• **Instruction**
Copy the material word for word, from the line containing "family: Anatidae" through the end of the material, including both ends. Leave the pictures out of your copy.

• **Data extract**
↓
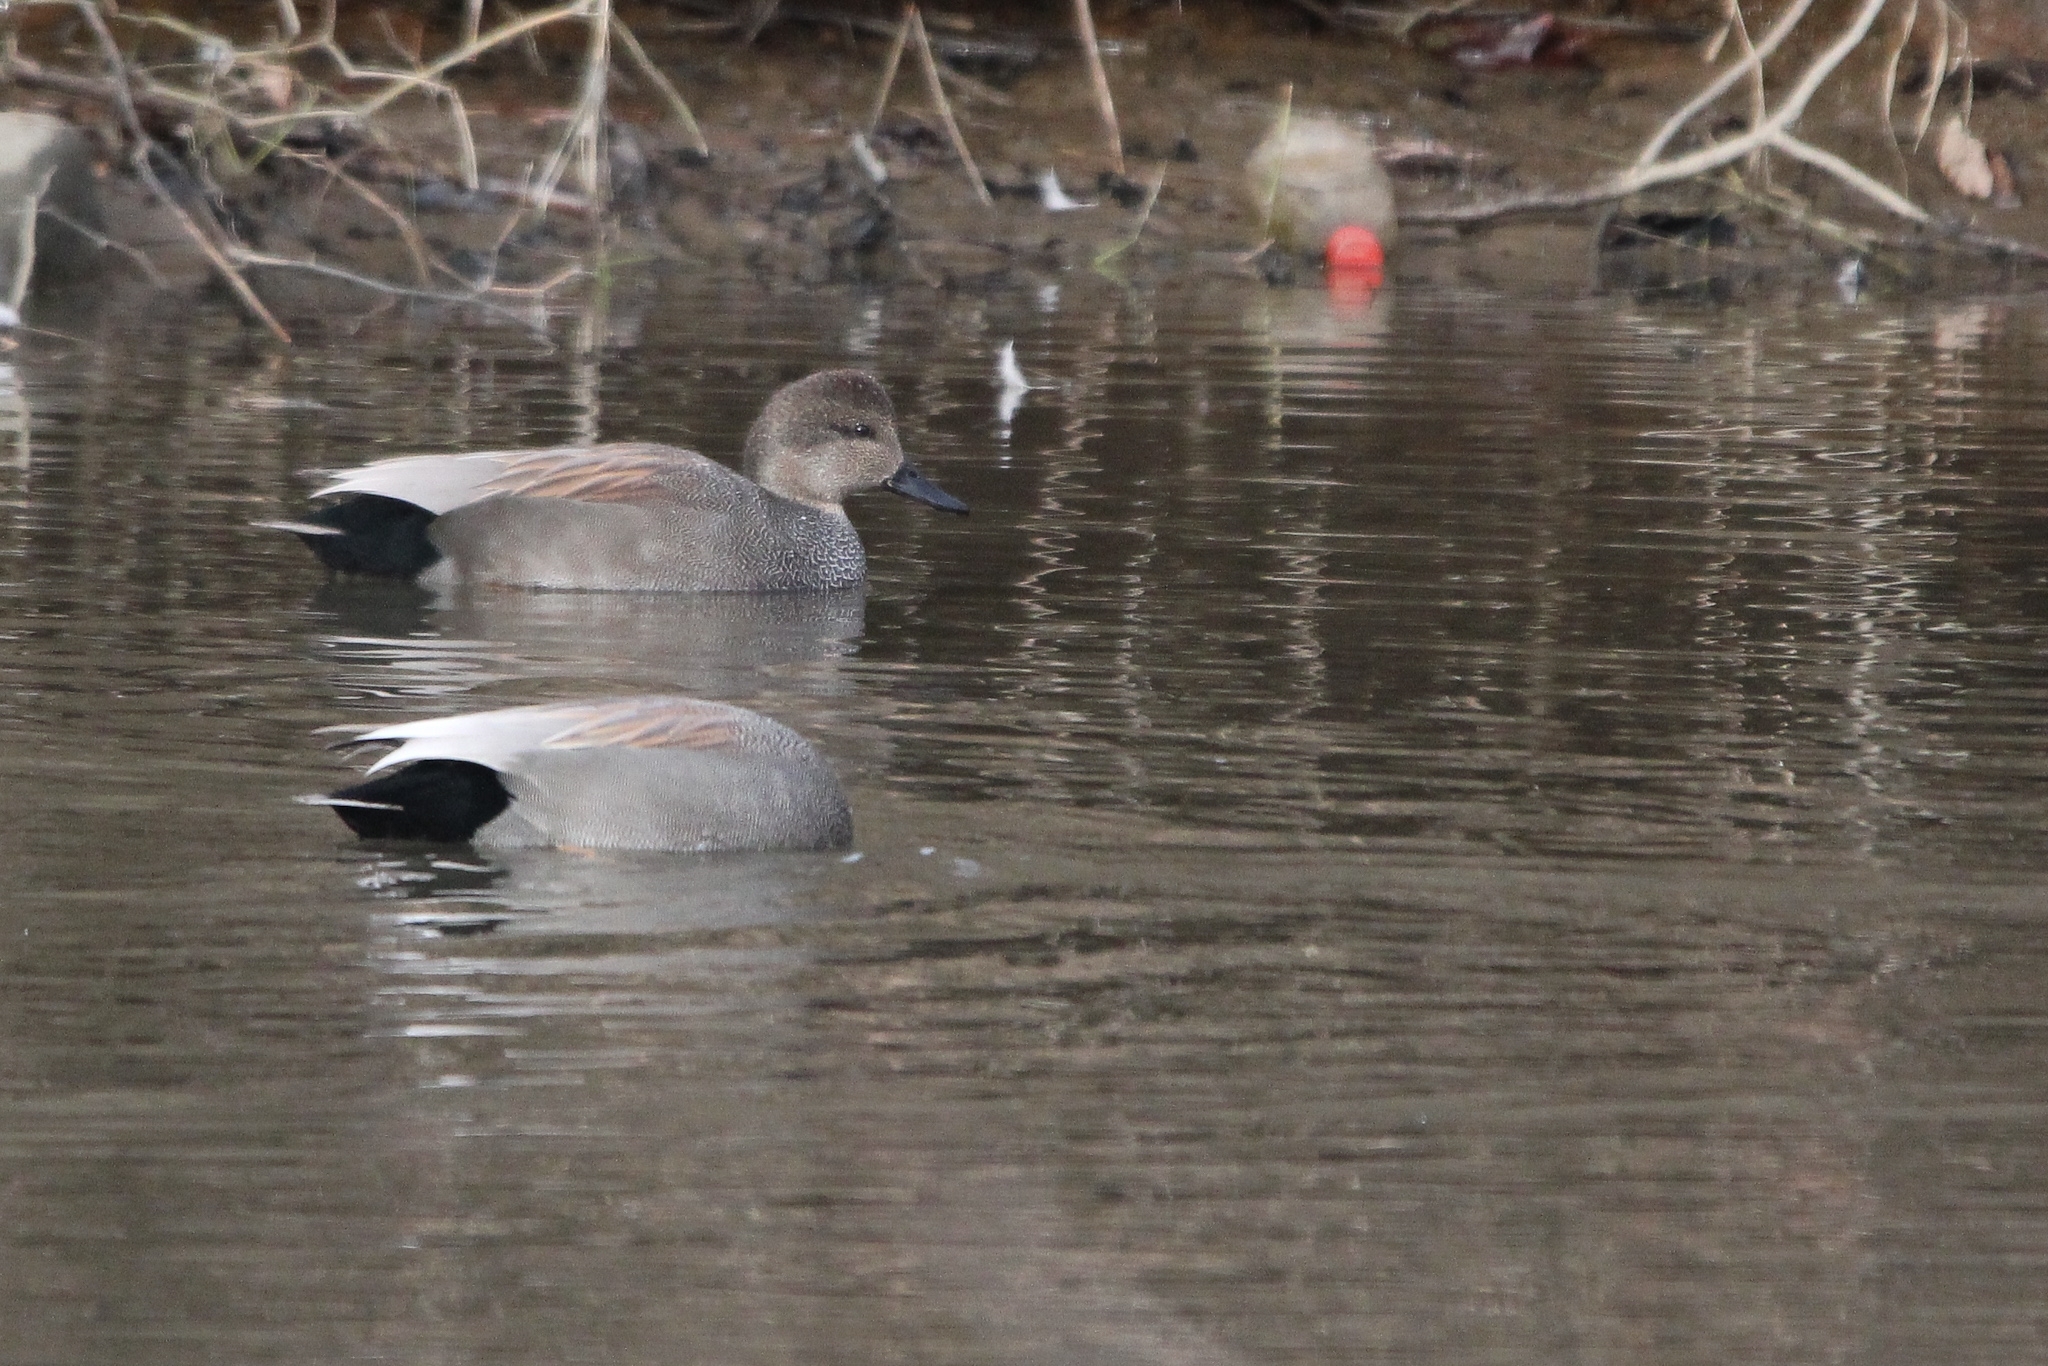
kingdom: Animalia
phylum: Chordata
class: Aves
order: Anseriformes
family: Anatidae
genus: Mareca
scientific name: Mareca strepera
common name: Gadwall
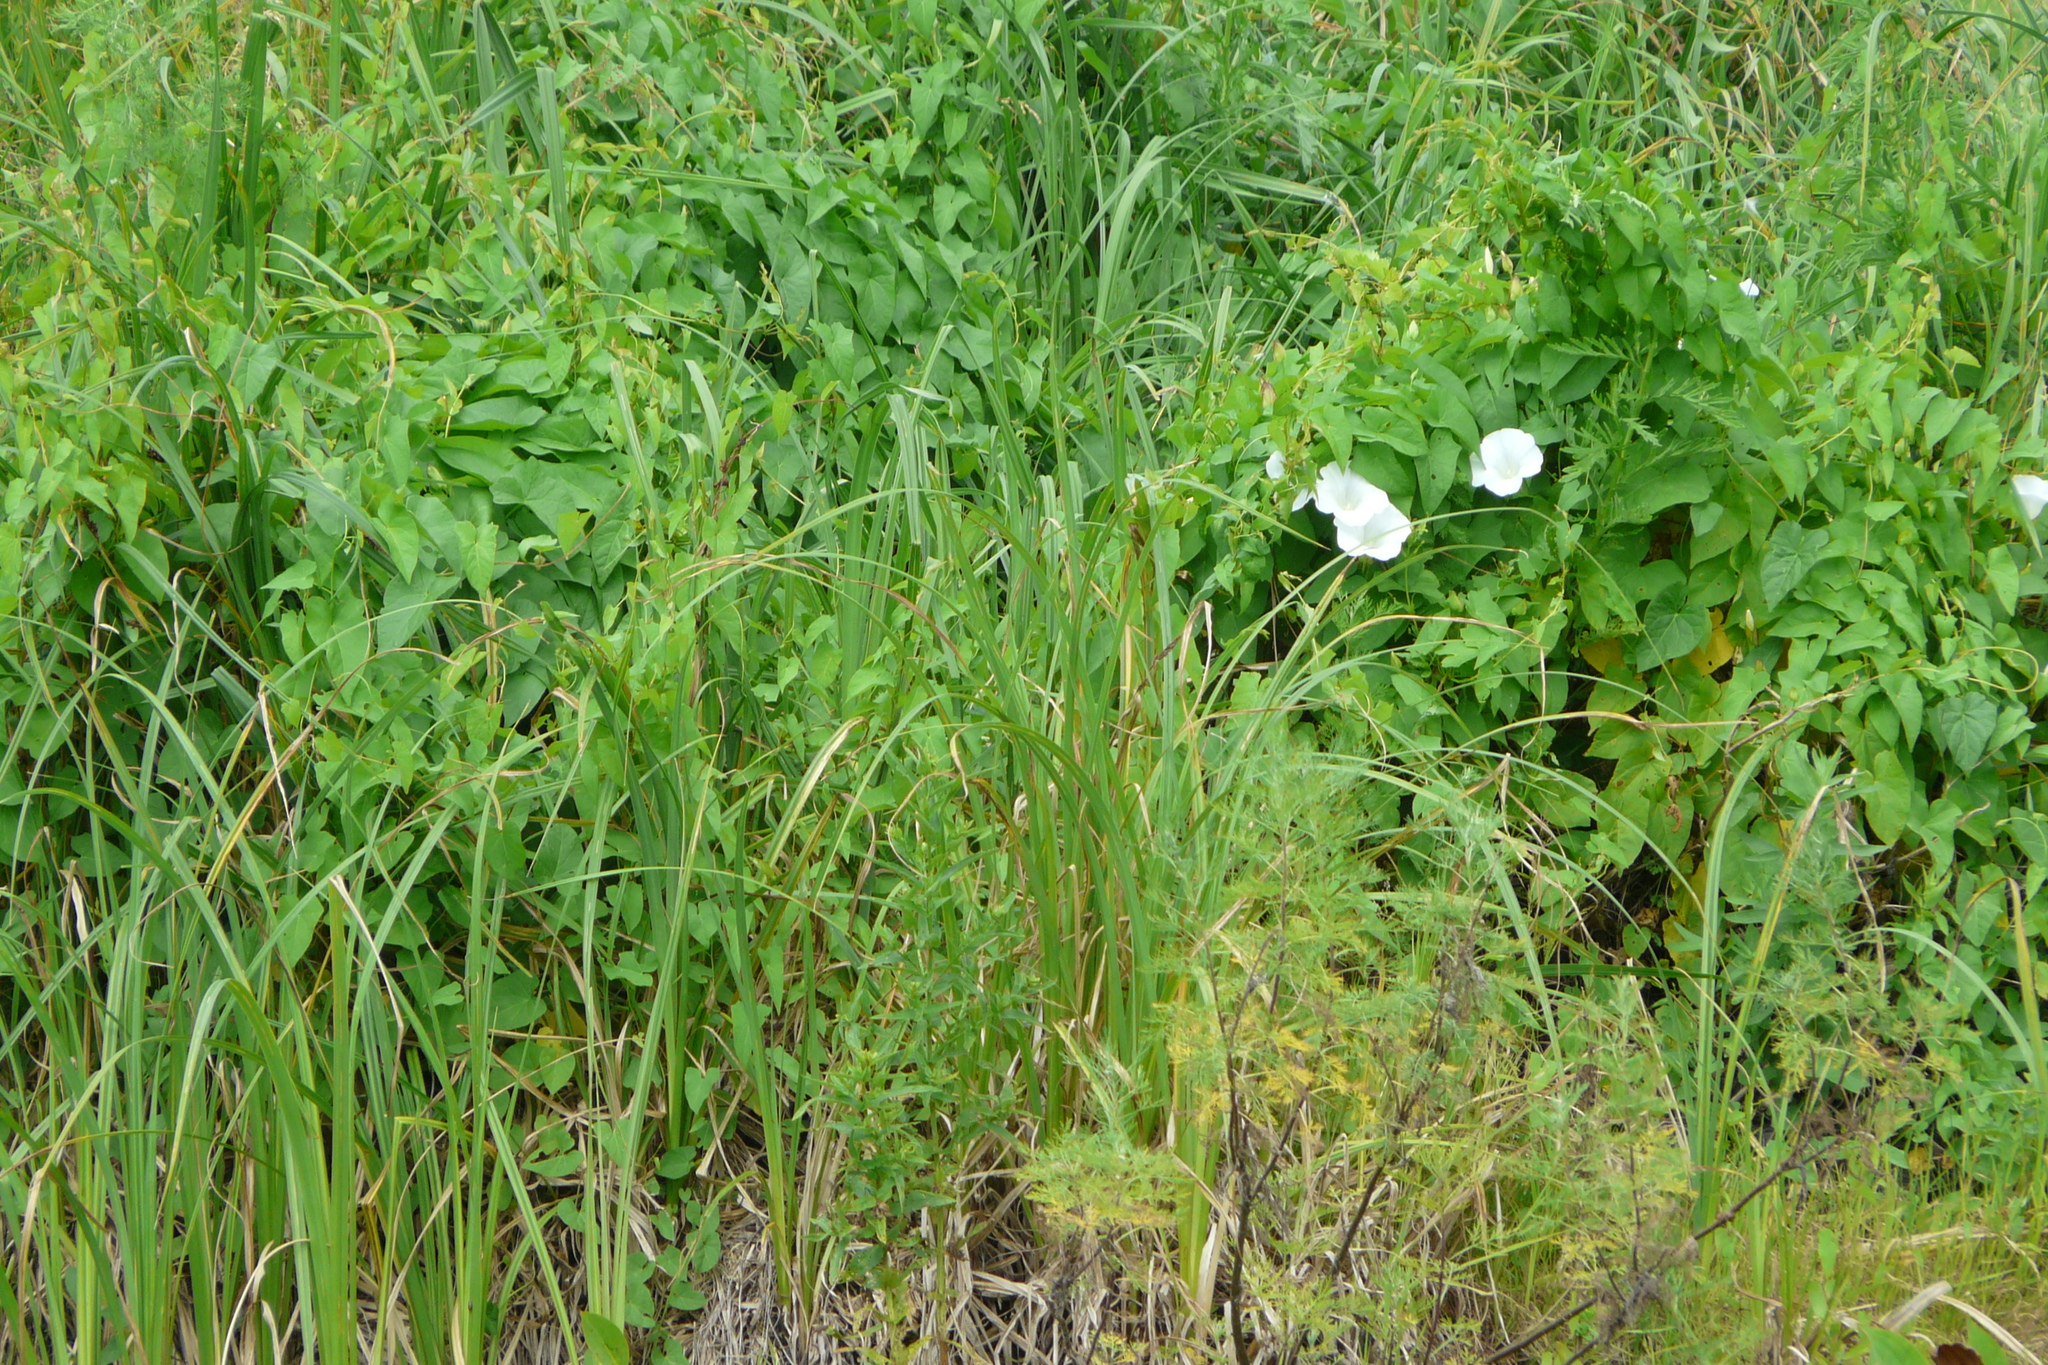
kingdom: Plantae
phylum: Tracheophyta
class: Magnoliopsida
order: Solanales
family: Convolvulaceae
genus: Calystegia
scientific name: Calystegia sepium
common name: Hedge bindweed
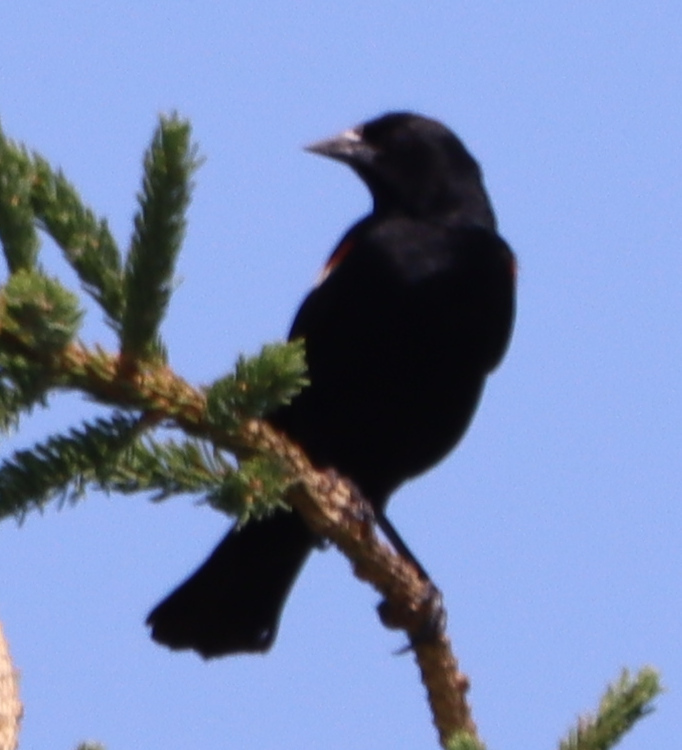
↑
• **Reply**
family: Anatidae
genus: Mareca
scientific name: Mareca strepera
common name: Gadwall
kingdom: Plantae
phylum: Tracheophyta
class: Magnoliopsida
order: Solanales
family: Convolvulaceae
genus: Calystegia
scientific name: Calystegia sepium
common name: Hedge bindweed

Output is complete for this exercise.